>>>>

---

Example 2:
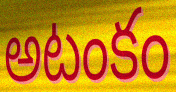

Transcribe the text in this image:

అటంకం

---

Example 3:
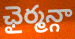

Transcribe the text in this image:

ఛైర్మన్గా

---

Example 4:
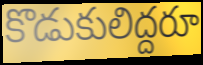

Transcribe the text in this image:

కొడుకులిద్దరూ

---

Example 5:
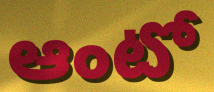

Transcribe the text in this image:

ఆంటో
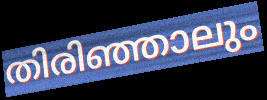
തിരിഞ്ഞാലും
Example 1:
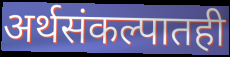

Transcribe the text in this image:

अर्थसंकल्पातही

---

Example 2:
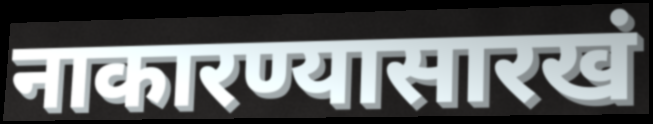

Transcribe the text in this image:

नाकारण्यासारखं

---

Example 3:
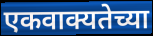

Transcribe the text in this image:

एकवाक्यतेच्या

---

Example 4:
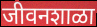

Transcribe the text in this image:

जीवनशाळा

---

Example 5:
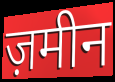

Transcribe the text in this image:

ज़मीन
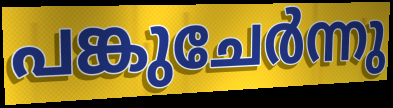
പങ്കുചേർന്നു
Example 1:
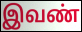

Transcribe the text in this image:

இவண்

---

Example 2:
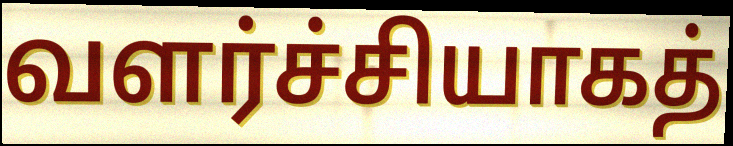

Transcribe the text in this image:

வளர்ச்சியாகத்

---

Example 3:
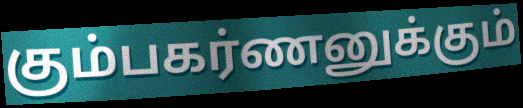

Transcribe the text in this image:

கும்பகர்ணனுக்கும்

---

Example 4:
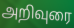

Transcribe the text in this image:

அறிவுரை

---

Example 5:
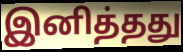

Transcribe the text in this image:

இனித்தது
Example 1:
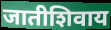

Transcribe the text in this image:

जातीशिवाय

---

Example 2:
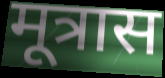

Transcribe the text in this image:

मूत्रास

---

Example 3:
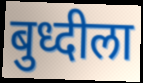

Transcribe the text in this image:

बुध्दीला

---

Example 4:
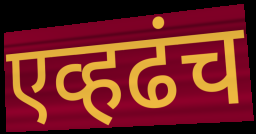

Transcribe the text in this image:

एव्हढंच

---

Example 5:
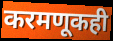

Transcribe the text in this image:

करमणूकही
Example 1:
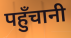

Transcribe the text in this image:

पहुँचानी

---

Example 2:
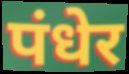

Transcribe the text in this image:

पंधेर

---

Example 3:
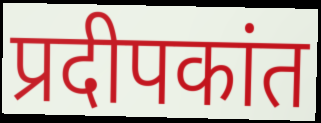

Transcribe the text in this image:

प्रदीपकांत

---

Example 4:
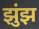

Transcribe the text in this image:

झुंझ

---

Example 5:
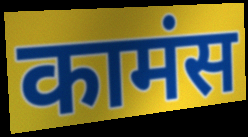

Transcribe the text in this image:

कामंस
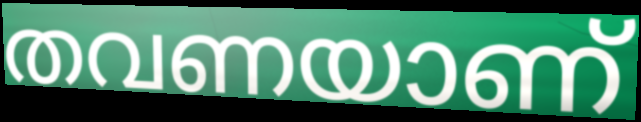
തവണയാണ്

<<<<

• [Instruction]:
Lay out every line of the listing above as a Markdown table with two columns, "No." and "Text". Number the rows in order, skip blank lines, and omit the pictures.

• [Answer to this task]:
| No. | Text |
|---|---|
| 1 | --- |
| 2 | Example 2: |
| 3 | Transcribe the text in this image: |
| 4 | అటంకం |
| 5 | --- |
| 6 | Example 3: |
| 7 | Transcribe the text in this image: |
| 8 | ఛైర్మన్గా |
| 9 | --- |
| 10 | Example 4: |
| 11 | Transcribe the text in this image: |
| 12 | కొడుకులిద్దరూ |
| 13 | --- |
| 14 | Example 5: |
| 15 | Transcribe the text in this image: |
| 16 | ఆంటో |
| 17 | തിരിഞ്ഞാലും |
| 18 | Example 1: |
| 19 | Transcribe the text in this image: |
| 20 | अर्थसंकल्पातही |
| 21 | --- |
| 22 | Example 2: |
| 23 | Transcribe the text in this image: |
| 24 | नाकारण्यासारखं |
| 25 | --- |
| 26 | Example 3: |
| 27 | Transcribe the text in this image: |
| 28 | एकवाक्यतेच्या |
| 29 | --- |
| 30 | Example 4: |
| 31 | Transcribe the text in this image: |
| 32 | जीवनशाळा |
| 33 | --- |
| 34 | Example 5: |
| 35 | Transcribe the text in this image: |
| 36 | ज़मीन |
| 37 | പങ്കുചേർന്നു |
| 38 | Example 1: |
| 39 | Transcribe the text in this image: |
| 40 | இவண் |
| 41 | --- |
| 42 | Example 2: |
| 43 | Transcribe the text in this image: |
| 44 | வளர்ச்சியாகத் |
| 45 | --- |
| 46 | Example 3: |
| 47 | Transcribe the text in this image: |
| 48 | கும்பகர்ணனுக்கும் |
| 49 | --- |
| 50 | Example 4: |
| 51 | Transcribe the text in this image: |
| 52 | அறிவுரை |
| 53 | --- |
| 54 | Example 5: |
| 55 | Transcribe the text in this image: |
| 56 | இனித்தது |
| 57 | Example 1: |
| 58 | Transcribe the text in this image: |
| 59 | जातीशिवाय |
| 60 | --- |
| 61 | Example 2: |
| 62 | Transcribe the text in this image: |
| 63 | मूत्रास |
| 64 | --- |
| 65 | Example 3: |
| 66 | Transcribe the text in this image: |
| 67 | बुध्दीला |
| 68 | --- |
| 69 | Example 4: |
| 70 | Transcribe the text in this image: |
| 71 | एव्हढंच |
| 72 | --- |
| 73 | Example 5: |
| 74 | Transcribe the text in this image: |
| 75 | करमणूकही |
| 76 | Example 1: |
| 77 | Transcribe the text in this image: |
| 78 | पहुँचानी |
| 79 | --- |
| 80 | Example 2: |
| 81 | Transcribe the text in this image: |
| 82 | पंधेर |
| 83 | --- |
| 84 | Example 3: |
| 85 | Transcribe the text in this image: |
| 86 | प्रदीपकांत |
| 87 | --- |
| 88 | Example 4: |
| 89 | Transcribe the text in this image: |
| 90 | झुंझ |
| 91 | --- |
| 92 | Example 5: |
| 93 | Transcribe the text in this image: |
| 94 | कामंस |
| 95 | തവണയാണ് |